LA’s sports camp scene is a lot deeper than “a soccer clinic at the park.” The metro has real year-round infrastructure for basketball, soccer, baseball, volleyball, tennis, surf, skate, swim, and martial arts, and most of that infrastructure reopens for week-long summer programming. The tradeoff: LA sports pricing sits meaningfully above the US median for equivalent hours, and the gap grows as you move toward club-facility programs.
What the sports camp scene looks like in Los Angeles
LA sports camps split into four clean buckets: parks-and-rec multi-sport weeks, YMCA and Boys and Girls Club programs, facility-based single-sport clinics (tennis clubs, soccer complexes, basketball academies), and pro-branded or college-branded clinics. Multi-sport is the default for ages 5 to 10; the shift to single-sport usually happens around age 10 once a kid has a clear preference.
Geography actually matters more here than in other categories. The South Bay and Long Beach lean into surf, beach volleyball, and ocean programs. The San Fernando Valley has a strong bench of baseball and softball facilities. Pasadena and the Westside carry most of the tennis academies and high-end soccer clubs, and LAUSD-area community centers run affordable multi-sport weeks across Mid-City and South LA. The Los Angeles sports camp directory is the quickest way to see that distribution on a map.

**DATASET**
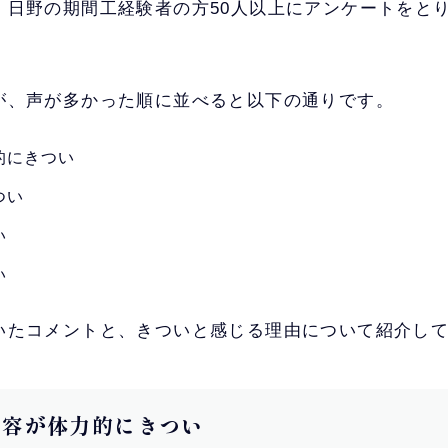
、日野の期間工経験者の方50人以上にアンケートをと
が、声が多かった順に並べると以下の通りです。
的にきつい
つい
い
い
いたコメントと、きついと感じる理由について紹介し
事内容が体力的にきつい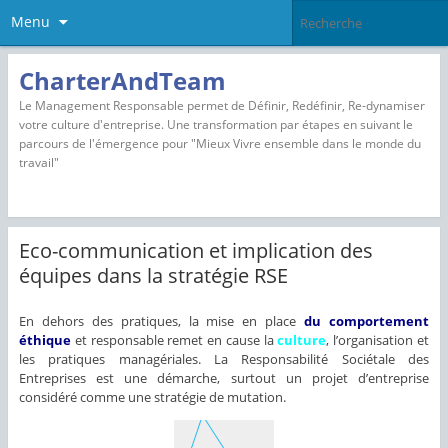
Menu
CharterAndTeam
Le Management Responsable permet de Définir, Redéfinir, Re-dynamiser
votre culture d'entreprise. Une transformation par étapes en suivant le
parcours de l'émergence pour "Mieux Vivre ensemble dans le monde du
travail"
Eco-communication et implication des
équipes dans la stratégie RSE
En dehors des pratiques, la mise en place
du comportement
éthique
et responsable remet en cause la
culture
, l’organisation et
les pratiques managériales. La Responsabilité Sociétale des
Entreprises est une démarche, surtout un projet d’entreprise
considéré comme une stratégie de mutation.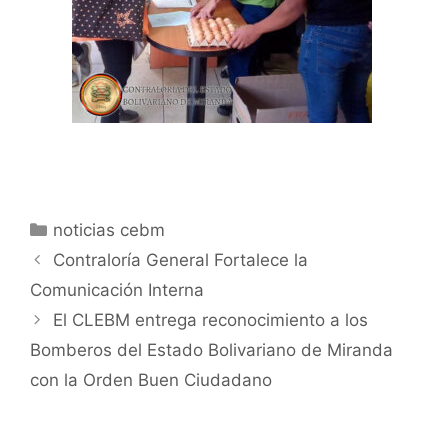
noticias cebm
Contraloría General Fortalece la
Comunicación Interna
El CLEBM entrega reconocimiento a los
Bomberos del Estado Bolivariano de Miranda
con la Orden Buen Ciudadano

**YOUR GOAL**
Copy out the passage on Los Angeles sports camps in full, word for word. The records have no connection to the passage on Los Angeles sports camps.

**WRITTEN SOLUTION**
LA’s sports camp scene is a lot deeper than “a soccer clinic at the park.” The metro has real year-round infrastructure for basketball, soccer, baseball, volleyball, tennis, surf, skate, swim, and martial arts, and most of that infrastructure reopens for week-long summer programming. The tradeoff: LA sports pricing sits meaningfully above the US median for equivalent hours, and the gap grows as you move toward club-facility programs.
What the sports camp scene looks like in Los Angeles
LA sports camps split into four clean buckets: parks-and-rec multi-sport weeks, YMCA and Boys and Girls Club programs, facility-based single-sport clinics (tennis clubs, soccer complexes, basketball academies), and pro-branded or college-branded clinics. Multi-sport is the default for ages 5 to 10; the shift to single-sport usually happens around age 10 once a kid has a clear preference.
Geography actually matters more here than in other categories. The South Bay and Long Beach lean into surf, beach volleyball, and ocean programs. The San Fernando Valley has a strong bench of baseball and softball facilities. Pasadena and the Westside carry most of the tennis academies and high-end soccer clubs, and LAUSD-area community centers run affordable multi-sport weeks across Mid-City and South LA. The Los Angeles sports camp directory is the quickest way to see that distribution on a map.